Helena Bonham-Carter’s character, Marla Singer, is what continually subverts the film’s otherwise single-minded goal. She is both an embodiment of the feminine and, in many ways, the embodiment of the ideal masculine. She is the film’s only truth-teller (not less so because she lies), and she is the only one who sees events and characters clearly. In one scene, Norton’s character is asked to find a “spirit animal,” and his is a penguin, a silly, feminine animal “dressed” like a servant, who nevertheless advises him to “slide” down an ice chute, with all the imperative’s associations of “letting things slide” and of freedom and deliverance, of liminality. The penguin later becomes Singer, who gives him the same imperative.

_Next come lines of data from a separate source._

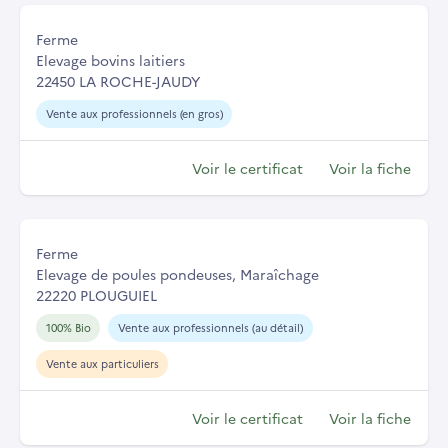
Ferme
Elevage bovins laitiers
22450 LA ROCHE-JAUDY
Vente aux professionnels (en gros)
Voir le certificat
Voir la fiche
Ferme
Elevage de poules pondeuses, Maraîchage
22220 PLOUGUIEL
100% Bio
Vente aux professionnels (au détail)
Vente aux particuliers
Voir le certificat
Voir la fiche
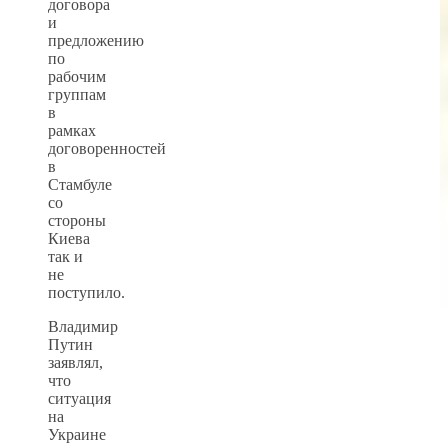
договора
и
предложению
по
рабочим
группам
в
рамках
договоренностей
в
Стамбуле
со
стороны
Киева
так и
не
поступило.
Владимир
Путин
заявлял,
что
ситуация
на
Украине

Singer shares more traits with (and is the lover of) Tyler Durden, so in many ways she is the female counterpart of Durden’s chaos, the one to carry his message forward in a more tempered way. While the final scene is one of violence (especially in a post 9/11 world), the viewer sees it as a fusion, finally, of Durden’s manic agency and the narrator’s servile passivity, and it is Marla’s hand he takes, fusing the halves of his identity into a man who, the viewer has the sense, is finally made whole. Thus the film doesn’t advocate for either side of its binary. In a Hegelian flourish, it takes the masculine/feminine dialectic and offers a strange, ironic, and highly symbolic synthesis in its place. It appears, to this viewer, to advocate for finding the “middle way.”

In sum, the film is the perfect object of examination for questions about gender. There are few questions posed by the theoretical frame that can’t be interestingly answered in discussion, and these can be answered quite differently depending on the student. Such films and texts, I argue, are close to perfect for group analysis. It is the texts that challenge and provoke, ultimately—and the ones that refuse easy interpretation—that endure, and that can teach us most about ourselves, our priorities, and our world. As Clark notes, the film teaches us that one antidote to the “pleasures of illicit fighting” and toxic masculinity are the other kind of fight: the “more intellectual pleasures of rhetoric through critical argument” (419). That, I posit, is what a “Film and Literature” course is all about.

Works Cited

Clark, Suzanne. “Fight Club: Historicizing the Rhetoric of Masculinity, Violence, and Sentimentality.” JAC, Vol. 21, No. 2, Spring 2001, pp. 411-420.

Fincher, David. Fight Club. Performed by Brad Pitt, Edward Norton, and Helena Bonham-Carter, 20th Century Fox, 1999.